Non l’abbiamo scoperto certamente in una serata di Champions di fine febbraio: per lui parlano i numeri, fantasmagorici tanto nella massima rassegna continentale per club quanto nella Eredivisie.
Il fatto è che, anche se una declinazione calcistica del marziano di Flaiano fisse atterrato per caso sugli spalti dell’ Estádio da Luz di Lisbona, senza nulla sapere di lui, direbbe di Sébastien Haller, un metro e novanta centimetri di opportunismo miscelati alla qualità delle esecuzioni, ciò che da tempo dice chi ha assistito anche soltanto a un paio di sue partite: sa sempre cosa fare non solo “col” pallone, ma anche “rispetto al” pallone, come se fosse un domatore di rimbalzi, dando la sensazione che a volte sia la sfera a seguire lui, non il contrario.
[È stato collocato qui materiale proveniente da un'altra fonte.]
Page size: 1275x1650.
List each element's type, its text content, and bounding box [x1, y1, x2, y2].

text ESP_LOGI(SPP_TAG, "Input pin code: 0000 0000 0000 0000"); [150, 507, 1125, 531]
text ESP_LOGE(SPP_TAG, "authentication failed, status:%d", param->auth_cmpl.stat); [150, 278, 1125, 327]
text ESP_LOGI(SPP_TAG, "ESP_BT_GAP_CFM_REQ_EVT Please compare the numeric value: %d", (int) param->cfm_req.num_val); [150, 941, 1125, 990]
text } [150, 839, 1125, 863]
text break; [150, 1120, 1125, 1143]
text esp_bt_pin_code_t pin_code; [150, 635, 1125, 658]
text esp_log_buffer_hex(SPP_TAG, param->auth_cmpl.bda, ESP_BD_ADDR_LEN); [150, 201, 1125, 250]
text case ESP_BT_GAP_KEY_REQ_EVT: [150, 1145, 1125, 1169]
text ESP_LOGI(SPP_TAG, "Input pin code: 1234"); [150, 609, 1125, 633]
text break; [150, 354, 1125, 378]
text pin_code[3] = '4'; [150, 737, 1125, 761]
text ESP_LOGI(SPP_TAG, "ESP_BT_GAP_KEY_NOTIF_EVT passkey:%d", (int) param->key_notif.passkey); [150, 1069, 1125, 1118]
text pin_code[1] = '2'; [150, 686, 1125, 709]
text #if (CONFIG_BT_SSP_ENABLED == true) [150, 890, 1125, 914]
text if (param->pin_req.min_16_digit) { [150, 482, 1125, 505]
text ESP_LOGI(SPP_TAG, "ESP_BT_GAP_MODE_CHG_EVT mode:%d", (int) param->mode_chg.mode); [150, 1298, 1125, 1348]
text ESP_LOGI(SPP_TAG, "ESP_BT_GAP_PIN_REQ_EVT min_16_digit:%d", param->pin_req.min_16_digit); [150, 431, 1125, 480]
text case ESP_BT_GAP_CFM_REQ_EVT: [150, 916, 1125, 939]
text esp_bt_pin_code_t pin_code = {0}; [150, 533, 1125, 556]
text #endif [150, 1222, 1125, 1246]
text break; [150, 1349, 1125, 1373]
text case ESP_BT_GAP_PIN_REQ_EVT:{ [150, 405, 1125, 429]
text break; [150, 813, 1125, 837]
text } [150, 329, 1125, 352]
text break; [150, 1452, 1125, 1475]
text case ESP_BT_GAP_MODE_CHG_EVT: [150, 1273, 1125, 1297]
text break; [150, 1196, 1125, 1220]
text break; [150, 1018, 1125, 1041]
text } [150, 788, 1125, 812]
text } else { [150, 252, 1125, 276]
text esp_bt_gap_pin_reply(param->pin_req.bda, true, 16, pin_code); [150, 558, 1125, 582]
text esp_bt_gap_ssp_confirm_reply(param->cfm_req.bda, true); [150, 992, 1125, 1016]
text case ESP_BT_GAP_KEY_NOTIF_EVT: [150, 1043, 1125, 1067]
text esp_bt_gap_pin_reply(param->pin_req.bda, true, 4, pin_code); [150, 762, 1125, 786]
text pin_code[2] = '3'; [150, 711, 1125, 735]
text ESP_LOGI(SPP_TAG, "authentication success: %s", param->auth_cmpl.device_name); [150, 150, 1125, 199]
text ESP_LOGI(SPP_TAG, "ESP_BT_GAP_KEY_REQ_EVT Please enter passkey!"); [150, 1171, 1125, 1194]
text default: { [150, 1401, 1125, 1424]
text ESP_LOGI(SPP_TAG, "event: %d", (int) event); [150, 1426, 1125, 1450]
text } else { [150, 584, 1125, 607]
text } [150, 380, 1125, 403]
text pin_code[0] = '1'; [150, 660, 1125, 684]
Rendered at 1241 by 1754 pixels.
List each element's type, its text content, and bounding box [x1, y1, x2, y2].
Il che gli consente anche il lusso di sbagliare un gol fatto, che nel suo caso diventa peccato veniale; oppure, di tentare di sventarne uno degli avversari, realizzando poi uno sfortunato autogol, ma dimostrando di essere sempre nel vivo dell’azione, quale che sia la porta.
Ventisette anni: sbocciato forse un pelino tardi a una definitiva regolarità ad alti livelli? Forse, ma preferiamo celebrare i meriti di Erik Ten Hag, che grazie agli automatismi del suo gioco lo sta utilizzando come meglio non si potrebbe.
E, come al solito quando c’è di mezzo l’Ajax con i suoi cartellini dei prezzi: “Venghino siòri, venghino!”. Chi può, ovviamente.